Silhouette score of Scholar.Cluster.KMeans.fit/2 output

I’m working to do color clustering (aka color palette, common colors, dominant colors) of images. One very useful technique is k-means clustering which is implemented in Scholar.

After k-means clustering I’d like to be able to get the silhouette_score which is implemented at Scholar.Metrics.Clustering.silhouette_score/3. That would seem to be a very natural step to validate or refuge the selection of the cluster size that was used (num_clusters: 16 below).

However the output generated by fit/2 doesn’t seem to play well with with silhouette_score/2 despite them being in a similar domain.

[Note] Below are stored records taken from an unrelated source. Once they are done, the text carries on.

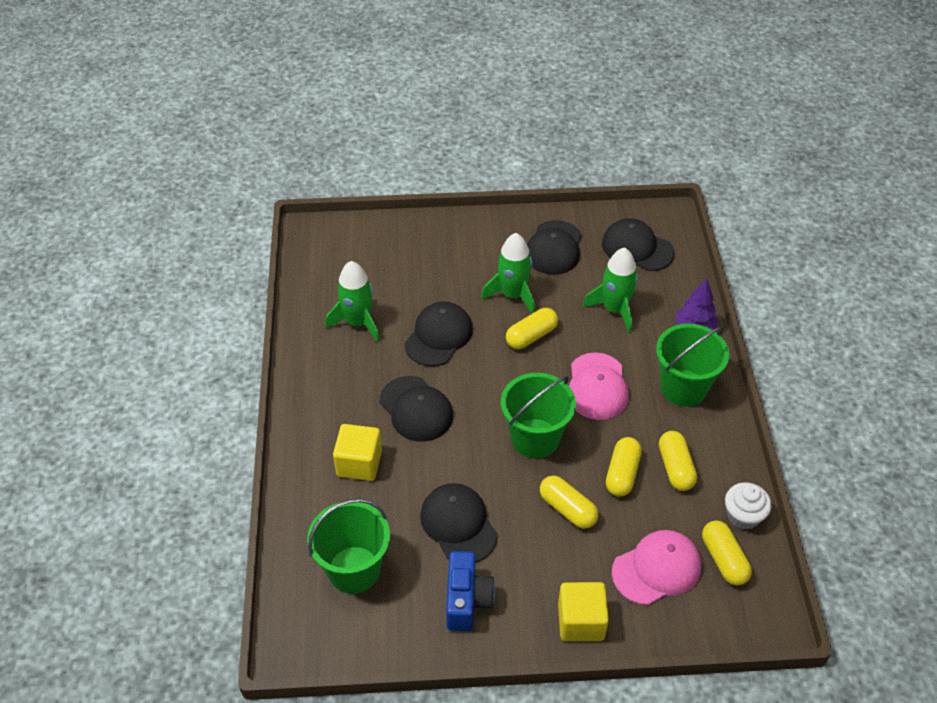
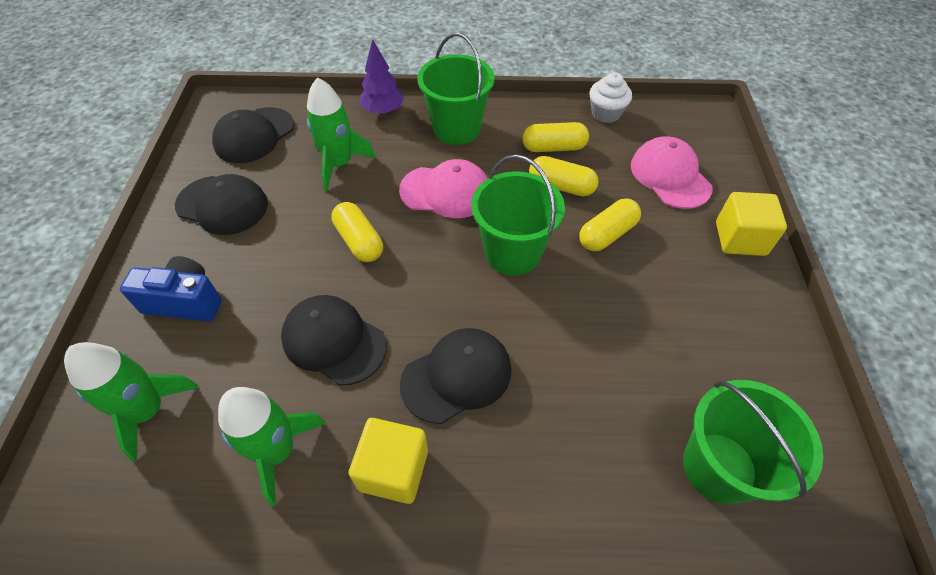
camera: 85 degrees left, 5 degrees up
yellow cube [333,424,382,481] -> yellow cube moved to [349,418,428,504]
black cap [420,483,498,563] -> none
blue camera [446,551,495,631] -> blue camera moved to [120,256,222,322]
green rocket [481,233,535,314] -> green rocket moved to [64,342,199,461]
yellow capsule [702,521,752,585] -> none

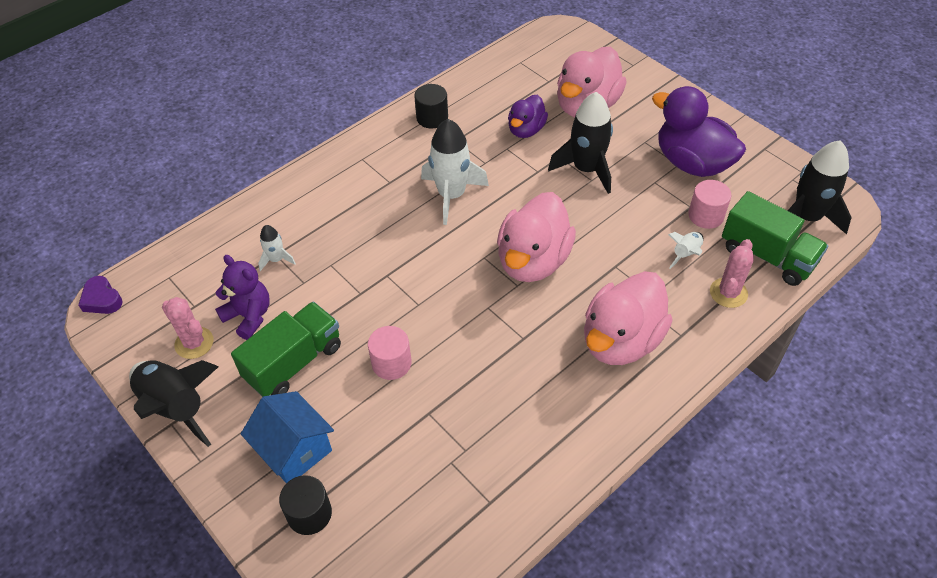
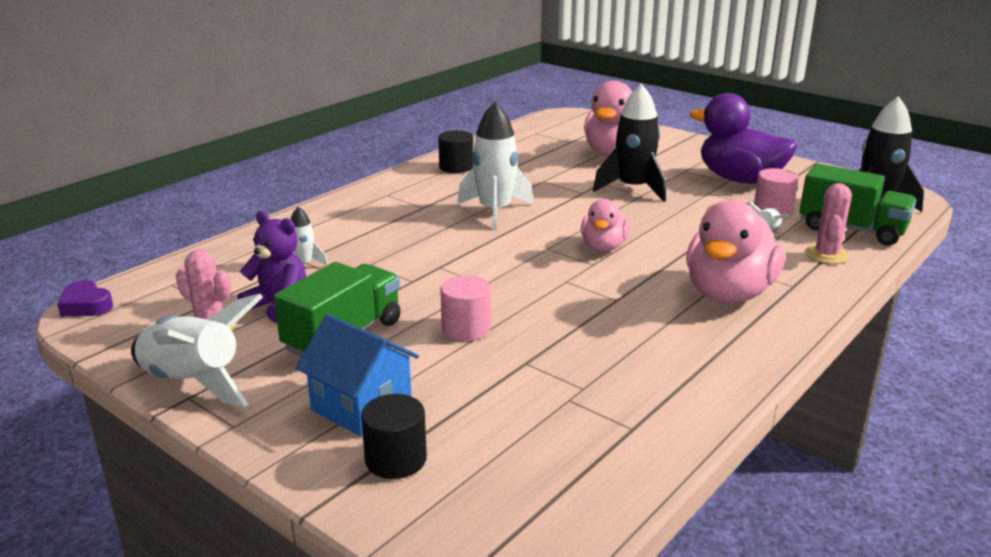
camera: 10 degrees left, 25 degrees down
black rocket [129,360,219,447] -> white rocket [131,294,263,407]
pink duck [497,192,576,282] -> pink duck [581,199,630,252], size x0.58
purple duck [508,95,548,138] -> none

iex> kmeans = Image.Nx.kmeans(i, num_clusters: 16)
%Scholar.Cluster.KMeans{
  num_iterations: #Nx.Tensor<
    s64
    EXLA.Backend<host:0, 0.2302565275.2944008210.1119>
    24
  >,
  clusters: #Nx.Tensor<
    f32[16][3]
    EXLA.Backend<host:0, 0.2302565275.2944008210.1120>
    [
      [29.555273056030273, 22.40241813659668, 18.988496780395508],
      [221.6188507080078, 186.17681884765625, 115.16548919677734],
      [158.05177307128906, 123.88009643554688, 53.33770751953125],
      [127.1727294921875, 95.57713317871094, 41.13895034790039],
      [62.95863342285156, 47.129539489746094, 33.71294021606445],
      [97.46968841552734, 79.16098022460938, 61.60565185546875],
      [204.48558044433594, 216.12306213378906, 231.07981872558594],
      [161.0527801513672, 182.42922973632812, 208.91531372070312],
      [131.0211944580078, 107.85687255859375, 78.05144500732422],
      [190.57359313964844, 153.97003173828125, 62.70090103149414],
      [193.35650634765625, 161.45425415039062, 100.00911712646484],
      [162.95822143554688, 135.37939453125, 89.99324035644531],
      [222.13687133789062, 185.55056762695312, 75.35253143310547],
      [95.11575317382812, 67.52027893066406, 28.772855758666992],
      [250.12782287597656, 223.23638916015625, 149.09202575683594],
      [244.928466796875, 210.7081298828125, 104.9043960571289]
    ]
  >,
  inertia: #Nx.Tensor<
    f32
    EXLA.Backend<host:0, 0.2302565275.2944008210.1121>
    33850068.0
  >,
  labels: #Nx.Tensor<
    s64[91767]
    EXLA.Backend<host:0, 0.2302565275.2944008210.1122>
    [0, 0, 0, 0, 0, 0, 0, 0, 0, 0, 0, 0, 0, 0, 0, 0, 0, 0, 0, 0, 0, 0, 0, 0, 0, 0, 0, 0, 0, 0, 0, 0, 0, 0, 0, 0, 0, 0, 0, 0, 0, 0, 0, 0, 0, 0, ...]
  >
}

The function Image.Nx.kmeans/2 is just:

    def kmeans(%Vimage{} = image, options \\ []) do
      {_count, colors} = unique_colors(image)
      Scholar.Cluster.KMeans.fit(colors, options)
    end

It feels like it would be reasonable to be able to call Scholar.Metrics.Clustering.silhouette_score(colors, kmeans.clusters) but that’s very definitely not the signature.

Any advice or guidance on how to apply the results from fit/2 to silhouette_score/2 would be greatly appreciated.